Ancora 24 ore. Decisive per il destino del decreto Imu-Bankitalia, e di riflesso anche per la navigazione sempre più tormentata del governo Letta. Che al di là delle “ingerenze esterne” ci sta mettendo molto del suo per affondare prima del previsto. Perché, messe fra parentesi le polemiche di bassa lega ieri in onda a Montecitorio, restano i fatti di un provvedimento sempre più contestato – con puntuali motivazioni – e ora a rischio.

Dopo il voto di fiducia al Senato, di fronte all’ostruzionismo dei 5 Stelle ieri pomeriggio la presidente della camera Laura Boldrini non ha infatti voluto far esordire la cosiddetta “tagliola”, per troncare a-democraticamente la discussione e garantire l’approvazione del decreto entro il termine ultimativo di oggi. Quindi l’aula ha continuato a discutere fino alle 22. E oggi è stata fissata la seduta di mattina, di pomeriggio e di sera.

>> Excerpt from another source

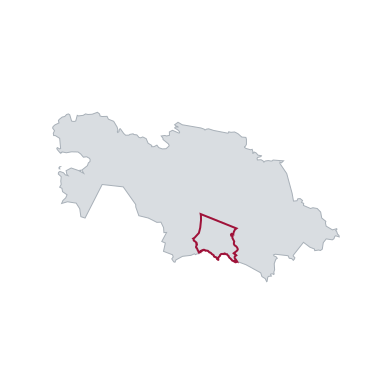 location of Zhambyl within Kazakhstan, rotated 22°
{"feature_id": "KAZ-3252", "entity_name": "Zhambyl", "entity_type": "Region", "adm_level": 1, "iso_a3": "KAZ", "parent_name": "Kazakhstan", "parent_adm1": "", "projection": "equal_earth", "projection_center": [72.801, 44.147], "detail": "fine", "context": "in_parent", "style": "outline", "palette": "rose", "viewbox_px": 384, "rotation_deg": 22, "n_neighbors": 0, "source": "natural_earth", "source_scale": "10m", "svg_char_len": 6387}
<svg xmlns="http://www.w3.org/2000/svg" viewBox="0 0 384 384"><g transform="rotate(22 192 192)"><path d="M221.6,246.6L219.8,247.5L218.7,248.8L217.4,248.4L214.8,251.1L207.3,255.2L202.6,260.9L202.5,263.5L201.2,263.6L198.3,261.6L198.9,259.3L197.5,257.5L187.8,257.7L186.4,249.3L182.5,249.2L183.6,239.0L181.2,240.2L179.0,235.7L174.5,231.6L170.8,233.3L161.2,232.5L151.6,233.9L145.5,227.0L144.5,224.7L126.3,213.0L105.9,218.7L102.6,256.2L98.2,256.5L94.2,249.6L88.8,245.7L80.2,247.7L75.4,251.5L75.5,248.2L77.1,244.8L77.2,241.4L71.9,240.2L70.0,237.3L67.5,237.1L67.9,234.0L66.3,231.2L65.0,226.8L61.3,225.4L60.9,224.0L61.4,222.8L62.3,222.4L65.8,222.3L68.1,223.6L71.0,223.3L69.3,222.4L67.3,219.4L71.0,215.0L78.8,214.6L84.7,215.3L81.7,212.9L85.2,206.7L85.0,203.9L86.0,202.0L85.4,200.1L84.4,199.2L81.1,198.8L78.3,200.4L74.5,198.4L71.3,197.6L65.2,199.9L60.8,202.7L56.5,203.5L56.5,204.5L56.0,204.3L55.3,204.8L55.4,205.3L51.0,203.0L50.3,202.2L50.5,201.3L53.2,201.6L53.9,200.9L49.2,191.8L44.1,190.9L42.6,191.5L41.4,189.5L41.6,186.7L38.8,184.9L38.7,183.4L39.8,181.1L42.8,177.8L41.4,175.8L41.7,174.5L43.6,171.1L45.7,169.7L46.7,167.1L48.2,165.9L49.7,166.2L53.6,171.1L54.3,171.4L56.9,170.4L57.6,169.6L56.9,163.9L58.2,164.0L62.4,161.7L64.0,159.5L66.5,159.1L70.3,157.3L74.5,153.5L77.1,154.3L78.2,155.9L80.1,155.8L84.9,153.7L87.2,155.8L92.9,155.8L98.3,159.9L100.1,162.4L100.2,164.2L100.8,164.7L101.6,163.5L101.2,160.8L101.9,160.2L106.9,163.4L109.2,164.2L112.1,163.0L112.9,161.8L115.6,160.1L116.5,160.5L119.5,159.7L122.5,161.3L124.1,161.0L125.7,159.4L129.5,159.7L133.0,163.2L137.2,163.9L137.6,165.1L139.8,164.2L141.9,161.7L144.5,163.3L148.3,163.2L151.7,161.6L153.4,158.2L153.3,157.3L152.0,156.2L145.5,154.2L145.0,153.1L142.5,151.6L145.6,149.8L147.4,149.6L149.9,147.9L148.5,144.8L150.8,142.1L157.5,142.3L158.3,141.8L157.9,140.8L155.4,139.7L152.1,139.2L151.9,138.8L152.4,137.8L154.7,137.1L154.3,136.6L152.6,136.8L150.7,136.2L152.9,132.6L157.8,133.3L176.3,129.3L179.7,129.2L180.8,129.7L182.0,128.2L183.7,127.2L189.1,126.8L203.0,124.1L203.7,123.4L203.5,122.4L205.7,122.1L209.0,120.4L212.7,120.7L217.6,122.4L221.5,121.2L222.7,122.7L224.6,127.4L224.4,129.5L223.7,130.4L223.9,130.9L225.7,131.4L230.5,130.9L231.8,129.9L233.3,131.7L233.7,133.3L234.7,132.8L234.5,132.0L234.9,131.6L237.0,131.8L239.3,133.1L242.8,132.4L242.6,133.4L239.9,135.4L239.7,136.4L240.6,137.8L243.9,136.2L246.4,136.6L247.5,137.4L248.2,135.9L250.9,134.3L253.7,133.7L254.8,133.0L255.2,132.0L265.2,128.8L264.0,131.5L262.3,131.4L262.8,132.6L272.9,139.4L285.3,155.7L289.5,162.4L292.6,160.8L292.7,158.6L294.8,157.6L297.7,158.5L297.4,160.6L299.8,160.7L300.4,162.7L308.1,162.9L310.0,161.3L314.3,160.4L318.8,162.4L322.0,167.5L327.1,169.1L327.3,170.7L329.2,173.4L336.4,174.5L339.9,171.8L340.4,172.6L339.7,173.9L341.1,174.6L342.7,176.5L344.5,177.2L345.3,178.5L341.5,178.8L341.0,179.9L341.1,182.2L340.0,183.8L334.0,185.2L332.7,189.8L334.2,196.2L333.0,198.1L331.1,198.4L327.8,200.4L326.8,199.0L321.9,199.0L314.2,196.9L309.6,212.7L309.8,213.4L312.0,214.4L312.1,215.7L311.5,217.4L309.4,216.4L307.0,217.0L304.9,215.1L292.5,218.5L291.1,219.8L292.1,220.6L294.1,220.5L295.9,221.5L294.9,223.1L295.1,227.7L297.7,233.1L297.9,235.7L298.9,237.3L298.6,237.9L297.6,237.6L295.8,238.5L295.8,239.2L297.1,240.2L294.5,241.6L294.2,242.8L295.1,246.8L294.8,247.2L292.4,244.9L288.5,244.2L286.0,241.2L269.1,239.2L260.1,239.5L258.5,240.8L256.4,240.6L252.1,239.1L247.3,236.4L245.2,236.9L242.2,238.9L241.1,243.1L241.7,245.0L232.1,241.4L228.0,240.7L224.1,241.6L221.2,245.7L221.6,246.6ZM60.8,220.1L60.1,220.3L59.5,219.2L59.8,218.2L60.5,217.8L59.8,219.1L60.8,220.1ZM80.8,214.5L80.2,214.3L79.9,213.9L80.8,213.4L80.8,214.5Z" fill="#d9dde1" stroke="#a8b0b8" stroke-width="1"/><path d="M255.1,240.5L254.9,240.5L254.4,240.2L254.0,239.9L253.6,239.8L253.3,239.7L253.1,239.5L252.4,239.2L251.5,239.0L251.3,238.9L250.4,238.3L250.3,238.2L250.1,237.9L250.0,237.7L249.9,237.6L249.6,237.6L249.3,237.4L248.9,237.4L248.4,237.0L248.1,236.8L247.9,236.8L247.7,236.7L247.3,236.4L247.0,236.2L247.3,236.5L247.3,236.8L247.2,236.9L246.0,237.0L245.8,237.0L245.5,236.7L245.4,236.7L245.1,236.9L244.9,237.6L244.6,237.7L244.3,237.7L244.1,237.7L242.8,238.3L242.4,238.5L242.2,238.7L241.9,239.6L241.7,239.8L241.7,240.0L241.7,240.3L241.8,240.7L241.8,240.9L241.8,241.0L241.5,241.5L241.1,242.4L241.0,242.7L241.0,243.1L241.1,243.5L241.2,243.8L241.8,244.9L241.8,245.0L241.6,245.1L241.1,244.9L240.4,244.8L240.3,244.6L240.3,244.4L240.3,244.1L240.2,244.0L240.0,243.9L239.4,243.9L239.2,243.8L239.0,243.6L238.7,243.5L238.4,243.5L237.3,243.7L237.1,243.7L236.8,243.6L236.5,243.5L236.3,243.3L236.1,242.8L235.9,242.6L235.6,242.5L234.5,242.2L234.0,242.2L233.7,242.2L232.7,241.6L232.2,241.4L231.2,241.3L230.9,241.5L230.5,241.4L229.6,240.9L229.1,240.8L229.0,240.7L228.9,240.7L228.7,240.6L228.3,240.7L227.8,240.8L227.5,240.8L226.6,241.4L226.4,241.4L226.1,241.1L225.9,241.1L225.4,241.0L225.2,241.0L225.0,241.3L224.9,241.4L224.8,241.5L224.6,241.6L224.3,241.5L224.1,241.4L224.0,241.5L223.8,241.8L223.7,241.9L223.6,242.0L223.3,242.1L223.2,242.2L223.2,242.4L223.2,242.8L223.2,243.0L222.4,243.2L222.1,243.4L222.1,243.8L222.5,244.1L222.5,244.3L222.5,244.5L222.4,244.5L222.2,244.5L221.8,244.3L221.7,244.4L221.6,244.5L221.5,244.9L221.5,245.1L221.5,245.3L221.2,245.6L220.7,245.3L220.7,245.2L220.4,244.8L219.9,244.5L219.1,243.7L218.7,243.5L218.5,243.2L218.1,242.7L217.6,242.3L217.3,242.1L216.7,242.0L216.3,241.4L216.2,240.5L216.3,239.7L216.1,239.4L216.2,239.1L215.8,238.8L216.0,238.4L215.8,238.2L215.5,238.2L215.2,238.0L215.1,237.3L214.4,237.1L213.9,236.8L213.5,236.7L212.9,236.6L212.0,236.4L211.7,236.2L211.3,235.5L211.3,235.1L211.0,234.8L210.6,234.7L210.8,234.4L211.5,233.5L213.5,228.1L213.7,227.7L213.7,227.0L213.0,222.0L210.9,214.7L209.2,210.7L208.3,209.2L246.9,209.1L245.9,210.8L245.7,213.2L245.9,214.9L246.0,215.4L246.2,215.9L244.3,216.0L244.1,216.9L244.7,217.8L245.5,217.8L246.2,218.0L246.4,218.9L246.7,219.5L249.7,222.1L249.9,223.5L250.3,224.5L251.5,225.5L253.2,225.8L254.5,226.5L255.3,227.2L255.9,227.9L255.9,229.0L255.5,230.0L253.6,233.2L254.2,233.4L254.9,233.6L255.2,233.5L255.4,233.8L256.1,233.8L256.8,234.1L256.3,234.9L255.8,235.9L255.9,236.3L256.0,236.7L256.1,236.9L256.4,237.3L257.0,237.8L258.0,238.2L258.6,238.7L258.1,239.1L259.6,239.3L259.9,239.6L259.7,239.6L259.3,240.3L259.2,240.5L258.8,240.8L258.6,240.9L258.4,240.9L257.9,240.7L257.7,240.7L257.4,240.7L255.7,240.5L255.1,240.5Z" fill="none" stroke="#9f1239" stroke-width="2"/></g></svg>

Non sono solo i pentastellati ad opporsi. Anche Sel e Fdi sono contrari a un decreto che, fin dalla decisione governativa di accorpare due provvedimenti diversissimi fra loro come la cancellazione dell’Imu e l’«operazione Bankitalia», lascia capire che con una mano si dà e con l’altra si prende. In più c’è l’altro obiettivo, ieri esplicitato anche dal ministro per i rapporti con il parlamento, il dem Dario Franceschini, di comunicare all’opinione pubblica che per colpa dei contestatori le famiglie italiane rischiano di ritrovarsi l’Imu fra capo e collo. Effetto diretto di quella commistione che, in cambio della rivalutazione, ricapitalizzazione e vendita di quote Bankitalia, impone alle banche (non solo a quelle azioniste di via Nazionale) una tassazione per coprire parte del buco creato dalla cancellazione dell’Imu. Eppure anche Adusbef e Federconsumatori guardano al decreto con parole chiare: «Ci riserviamo di impugnare un provvedimento iniquo, che impoverisce la collettività per avvantaggiare le caste dei banchieri e della grande finanza internazionale».

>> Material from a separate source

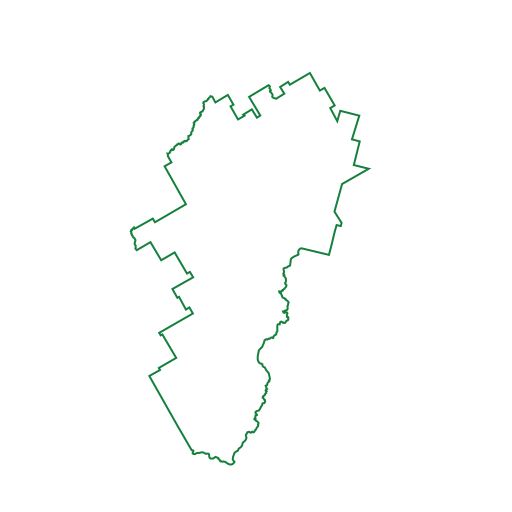 the district of Croydon, Queensland, Australia, rotated 55°
{"feature_id": "25037944B33150906552836", "entity_name": "Croydon", "entity_type": "district", "adm_level": 2, "iso_a3": "AUS", "parent_name": "Australia", "parent_adm1": "Queensland", "projection": "orthographic", "projection_center": [142.176, -18.514], "detail": "fine", "context": "isolated", "style": "outline", "palette": "green", "viewbox_px": 512, "rotation_deg": 55, "n_neighbors": 0, "source": "geoboundaries", "source_scale": "gbopen_adm2", "svg_char_len": 6144}
<svg xmlns="http://www.w3.org/2000/svg" viewBox="0 0 512 512"><g transform="rotate(55 256 256)"><path d="M263.4,379.4L266.3,379.6L266.5,377.7L293.7,379.8L292.0,399.8L294.3,400.0L293.1,412.2L349.2,417.6L378.2,420.1L379.2,419.0L379.5,419.0L380.1,419.4L380.9,420.8L381.5,421.1L382.2,420.8L383.2,419.8L383.5,417.4L384.7,415.5L385.6,413.2L386.3,412.3L387.1,411.6L389.2,410.6L390.4,408.5L391.0,408.2L391.7,408.3L393.8,409.5L394.5,409.7L395.8,409.5L397.3,407.3L397.3,404.5L397.4,404.3L397.8,404.3L398.5,403.6L399.8,402.8L400.3,403.2L401.4,402.9L401.7,402.6L402.6,402.9L403.8,403.0L404.3,402.0L405.1,401.7L405.7,400.4L406.2,400.1L406.8,399.4L409.9,398.2L411.4,397.3L412.5,396.1L413.0,394.7L412.7,392.7L412.3,391.7L409.9,391.9L409.1,391.6L407.4,390.0L404.9,386.5L404.7,384.9L405.1,382.5L403.9,380.7L403.9,378.3L403.4,376.4L402.8,375.5L401.3,373.9L401.2,371.9L400.7,369.9L399.9,368.6L399.3,368.0L397.0,367.2L396.5,366.5L395.9,364.5L395.5,364.3L395.8,362.9L396.2,362.4L397.8,361.7L397.7,359.9L398.6,359.7L399.1,358.9L398.9,357.8L398.2,357.0L398.2,356.0L398.0,355.4L397.1,353.9L396.6,352.1L396.1,351.3L395.1,350.9L394.7,350.0L394.2,349.7L392.0,349.9L390.9,350.5L390.0,350.5L389.1,351.0L388.7,350.9L388.4,350.7L388.8,349.6L387.8,349.3L386.4,347.9L386.7,347.5L386.8,346.4L386.3,346.3L384.1,346.4L383.6,345.9L383.4,345.1L383.6,343.9L384.2,342.2L383.5,340.3L382.4,338.5L381.8,336.9L380.5,335.2L380.5,334.8L381.2,334.0L381.2,333.4L380.5,332.0L380.2,331.8L379.6,331.8L379.0,331.3L378.6,331.6L376.7,331.5L376.1,331.8L375.9,331.2L375.1,331.0L375.2,330.4L375.0,330.2L374.8,329.5L375.0,328.7L374.9,328.3L374.3,327.9L374.3,327.4L373.9,326.7L374.0,326.2L373.2,325.8L373.0,325.0L371.9,325.4L371.6,325.2L371.7,324.4L371.4,323.4L370.8,323.8L370.1,323.1L367.8,322.5L368.1,320.9L366.7,319.5L366.2,316.9L365.6,317.1L365.3,316.9L364.9,315.3L364.6,315.0L359.4,312.8L355.4,313.1L352.4,312.7L351.0,313.5L350.0,313.7L348.3,312.9L347.4,313.3L346.1,314.4L345.4,314.6L344.3,314.6L342.3,314.2L341.0,313.5L338.6,311.6L334.9,307.7L334.4,305.6L334.1,303.3L332.0,299.8L329.9,297.2L329.9,296.1L330.2,295.1L330.7,294.9L331.0,294.4L330.9,293.3L331.4,292.8L331.6,291.9L331.4,290.9L331.7,290.0L332.1,289.4L332.9,289.3L333.0,288.9L332.0,287.8L331.6,286.3L331.6,285.5L331.9,284.7L331.6,284.1L330.5,283.4L329.8,281.6L325.6,278.8L324.6,277.6L324.6,276.9L325.6,275.8L324.3,274.5L324.0,273.8L324.1,273.4L324.3,272.8L326.2,272.2L326.3,271.6L326.9,271.5L327.4,270.5L327.4,270.1L326.6,268.3L326.6,267.8L326.9,266.8L326.7,266.0L326.1,265.8L325.3,265.0L324.5,264.8L324.2,265.4L323.6,265.6L321.7,264.3L321.3,263.4L320.6,263.0L319.9,263.1L319.3,263.8L318.8,265.5L317.9,265.9L316.9,265.7L317.4,264.6L317.4,263.5L318.0,261.5L317.9,261.1L317.2,260.2L315.0,258.9L314.7,258.1L313.1,256.5L312.8,255.9L310.9,255.9L308.5,256.9L307.9,256.4L305.5,257.9L304.9,257.9L304.2,257.9L303.3,257.4L302.4,257.4L301.5,257.1L299.6,257.7L298.3,257.4L298.5,256.9L299.8,255.9L299.4,255.1L299.3,254.5L299.7,254.2L299.7,253.8L299.1,253.4L299.2,251.5L298.8,250.6L298.5,249.3L297.9,248.2L297.1,247.7L296.5,247.7L295.9,248.0L295.3,247.9L294.6,247.4L294.2,246.3L293.8,245.8L291.4,244.4L288.0,244.5L287.9,243.7L287.3,243.7L287.3,244.3L285.9,243.5L285.7,242.7L284.7,241.9L282.8,241.2L282.1,240.6L282.2,239.2L282.7,238.4L283.1,237.3L282.9,235.5L283.4,234.3L283.3,233.5L280.3,230.8L279.6,230.3L278.3,228.6L278.2,228.1L278.3,225.1L279.2,220.5L278.9,220.1L278.1,219.9L277.1,219.3L276.0,218.2L275.4,216.5L275.4,215.2L275.6,214.6L276.6,213.6L296.9,195.6L290.9,188.5L280.9,177.2L276.9,172.2L280.1,169.4L278.0,166.9L264.7,166.3L246.4,144.2L249.2,113.6L237.6,123.7L221.6,105.3L215.5,110.5L200.3,90.9L185.4,103.7L192.2,112.1L177.4,110.3L177.8,105.2L157.6,103.5L157.1,108.8L137.0,106.9L135.1,130.0L131.8,129.8L131.4,139.3L139.3,139.7L138.7,149.4L136.1,151.2L134.9,151.4L134.1,150.5L133.4,150.0L132.7,149.8L130.9,149.9L129.3,150.3L128.9,150.2L128.9,148.9L127.8,148.6L126.2,148.8L125.0,147.3L123.3,147.7L121.7,170.4L143.4,171.9L143.2,175.9L133.5,175.3L132.9,185.3L133.8,185.0L134.5,184.9L133.8,192.4L118.8,191.0L119.1,187.7L107.9,186.7L106.9,201.2L100.7,200.4L100.2,200.5L99.8,201.2L99.0,201.7L99.3,202.1L99.5,203.0L99.4,203.7L100.1,204.9L99.8,205.5L100.5,206.4L100.6,208.1L99.9,209.4L99.9,210.9L100.5,211.5L101.1,211.4L102.3,211.9L103.1,213.0L103.7,212.9L104.2,213.5L104.8,213.6L105.6,214.3L105.7,214.7L106.4,215.8L106.5,216.5L106.9,216.9L106.5,218.3L106.4,219.4L106.6,219.8L107.2,220.0L108.4,219.8L108.7,220.1L108.9,221.1L109.3,221.1L109.5,221.4L109.6,222.2L109.5,222.8L110.0,223.2L110.2,223.7L109.9,224.5L110.6,225.2L110.8,225.6L110.5,225.8L110.8,226.5L110.6,226.8L110.8,227.4L110.7,228.4L111.0,229.2L110.8,229.4L111.2,229.8L111.3,230.5L111.6,230.4L111.7,230.7L112.2,230.9L112.3,231.2L113.3,231.4L113.6,232.6L114.8,233.3L115.2,234.7L115.1,234.9L115.4,235.2L116.4,235.4L117.0,235.9L117.1,237.1L117.8,238.4L119.0,239.0L119.3,240.0L119.2,240.9L119.3,241.3L119.0,242.7L120.1,243.2L120.5,243.7L121.7,244.1L121.7,245.4L122.1,246.9L121.6,247.2L121.6,248.0L120.8,248.5L121.0,249.1L120.7,249.6L121.1,250.0L121.3,250.7L120.6,251.4L120.8,251.9L120.6,252.1L121.4,253.2L121.4,253.7L121.2,254.1L120.3,254.2L120.2,254.5L119.5,254.9L119.5,255.4L119.7,255.5L119.6,255.9L119.7,256.5L119.4,256.8L119.7,257.4L119.6,258.3L120.0,260.6L121.0,261.4L121.4,262.0L121.6,263.0L121.3,263.6L121.1,263.3L120.7,263.3L120.4,263.7L120.7,264.0L120.7,264.6L120.5,265.0L120.9,266.0L121.1,266.3L121.5,266.4L121.6,267.1L121.9,267.4L122.0,269.0L121.4,269.7L122.1,269.8L123.6,270.9L130.8,271.6L130.1,279.4L173.4,283.7L170.4,319.4L166.2,319.1L164.1,339.7L162.6,339.5L162.7,340.4L163.2,341.0L163.0,341.6L163.2,342.1L163.0,342.5L163.1,342.9L163.7,343.0L163.5,343.6L163.7,343.9L163.8,343.7L164.2,344.0L164.3,344.4L165.6,344.8L165.8,345.2L166.2,345.4L166.7,345.2L167.6,345.7L169.1,345.6L169.6,345.9L170.0,345.7L170.6,345.8L171.8,345.3L172.8,345.6L173.5,345.5L174.3,346.0L175.2,347.4L175.8,347.7L176.1,348.2L176.7,348.6L178.5,348.6L179.2,349.3L179.8,349.4L180.7,350.5L182.8,350.4L184.1,334.5L205.1,336.1L206.4,320.6L230.8,322.6L231.1,319.3L237.4,319.7L235.1,343.4L245.1,344.4L245.3,342.5L259.7,344.1L259.9,340.1L266.9,340.7L263.4,379.4Z" fill="none" stroke="#15803d" stroke-width="2"/></g></svg>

Perfino i difensori del provvedimento devono ammettere: la rivalutazione delle quote di via Nazionale e la sua conseguente ricapitalizzazione porteranno come prima conseguenza l’aumento della patrimonializzazione degli istituti di credito azionisti di Bankitalia, in vista degli stress test della Bce e dell’Eba. Azionisti che rispondono al nome soprattutto di Intesa San Paolo (30,3%) e Unicredit (22,1%), con quote più piccole per Generali (6,3%), Carige (4%), Bnl (2,8%) e Mps (2,5%).

Il meccanismo è quello della rivalutazione delle quote di Bankitalia dai certo arcaici 156mila euro di oggi ai comunque generosissimi 7,5 miliardi di euro. Con il concomitante, obbligatorio passaggio di una enorme ricapitalizzazione, fatta a carico delle riserve dell’istituto di via Nazionale. Riserve pubbliche, composte da 2.400 tonnellate d’oro – pari a circa 110 miliardi di euro – e dai guadagni che derivano dalla gestione della moneta circolante girata a Bankitalia dalla Bce.

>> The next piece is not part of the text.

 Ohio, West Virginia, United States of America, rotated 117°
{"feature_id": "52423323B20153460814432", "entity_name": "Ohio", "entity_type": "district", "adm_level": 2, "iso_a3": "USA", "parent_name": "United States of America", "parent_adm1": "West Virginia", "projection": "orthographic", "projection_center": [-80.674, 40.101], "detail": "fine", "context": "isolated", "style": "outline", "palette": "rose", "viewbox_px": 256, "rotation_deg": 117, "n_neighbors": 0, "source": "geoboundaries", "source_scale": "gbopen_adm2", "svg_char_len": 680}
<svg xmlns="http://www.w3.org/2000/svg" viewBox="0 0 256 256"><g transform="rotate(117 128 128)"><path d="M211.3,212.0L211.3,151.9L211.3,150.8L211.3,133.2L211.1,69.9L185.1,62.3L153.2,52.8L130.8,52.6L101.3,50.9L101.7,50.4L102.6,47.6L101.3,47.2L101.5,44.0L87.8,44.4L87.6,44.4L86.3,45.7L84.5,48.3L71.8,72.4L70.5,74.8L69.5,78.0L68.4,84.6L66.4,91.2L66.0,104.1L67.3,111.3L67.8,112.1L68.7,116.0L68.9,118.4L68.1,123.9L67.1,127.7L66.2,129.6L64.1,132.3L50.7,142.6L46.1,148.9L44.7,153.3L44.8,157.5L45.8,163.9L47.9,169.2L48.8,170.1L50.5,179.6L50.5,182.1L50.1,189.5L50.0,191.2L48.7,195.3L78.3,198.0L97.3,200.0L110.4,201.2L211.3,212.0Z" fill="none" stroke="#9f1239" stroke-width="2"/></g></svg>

Secondo i contestatori, mai smentiti, il risultato del meccanismo rivalutazione-ricapitalizzazione di Bankitalia offrirà una rivalutazione contabile ai principali azionisti Intesa e Unicredit per somme enormi, comprese fra i 2,7 e i 4 miliardi, e a scalare agli altri azionisti. In parallelo lo Stato incasserà un gettito fiscale superiore a a 1,1 miliardi. Infine l’operazione dovrebbe essere retroattiva, per permettere alle banche azioniste di mettere in bilancio il guadagno sulla rivalutazione fin dal 2013 e non da quest’anno.

Ma proprio a causa di quest’emendamento – gli stress test bancari saranno condotti sui conti al 31 dicembre 2013 – il governo e la sua maggioranza rischiano di veder crollare tutto un castello che in seguito dovrebbe prevedere anche la vendita delle quote di Bankitalia eccedenti il 3%. Con nuove, laute occasioni di guadagno per le banche private. Grazie alle ricchezze pubbliche.